Group IVA cytosolic phospholipase A2 (cPLA2α) is regulated by phosphorylation and calcium-induced translocation to membranes. Immortalized mouse lung fibroblasts lacking endogenous cPLA2α (IMLF-/-) were reconstituted with wild type and cPLA2α mutants to investigate how calcium, phosphorylation, and the putative phosphatidylinositol 4,5-bisphosphate (PIP2) binding site regulate translocation and arachidonic acid (AA) release. Agonists that elicit distinct modes of calcium mobilization were used. Serum induced cPLA2α translocation to Golgi within seconds that temporally paralleled the initial calcium transient. However, the subsequent influx of extracellular calcium was essential for stable binding of cPLA2α to Golgi and AA release. In contrast, phorbol 12-myristate 13-acetate induced low amplitude calcium oscillations, slower translocation of cPLA2α to Golgi, and much less AA release, which were blocked by chelating extracellular calcium.

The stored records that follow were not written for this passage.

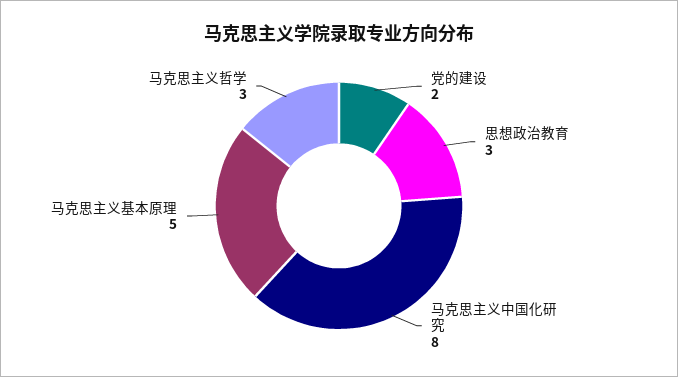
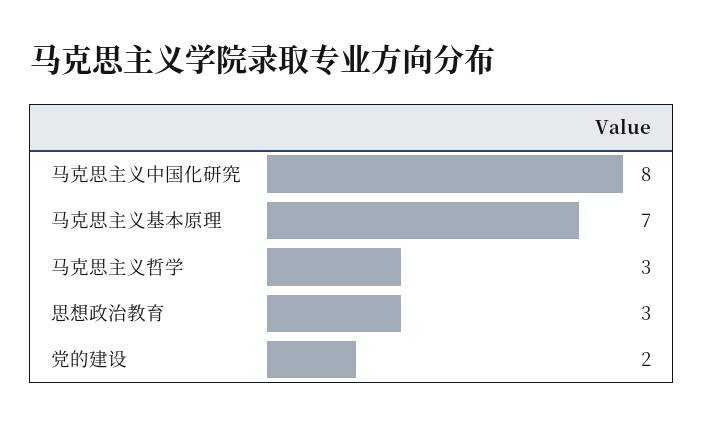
  {
    "党的建设": 2,
    "思想政治教育": 3,
    "马克思主义中国化研究": 8,
-   "马克思主义基本原理": 5,
+   "马克思主义基本原理": 7,
    "马克思主义哲学": 3
  }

AA release from IMLF-/- expressing phosphorylation site (S505A) and PIP2 binding site (K488N/K543N/K544N) mutants was partially reduced compared with cells expressing wild type cPLA2α, but calcium-induced translocation was not impaired. Consistent with these results, Ser-505 phosphorylation did not change the calcium requirement for interfacial binding and catalysis in vitro but increased activity by 2-fold. Mutations in basic residues in the catalytic domain of cPLA2α reduced activation by PIP2 but did not affect the concentration of calcium required for interfacial binding or phospholipid hydrolysis. The results demonstrate that Ser-505 phosphorylation and basic residues in the catalytic domain principally act to regulate cPLA2α hydrolytic activity. © 2009 by The American Society for Biochemistry and Molecular Biology, Inc.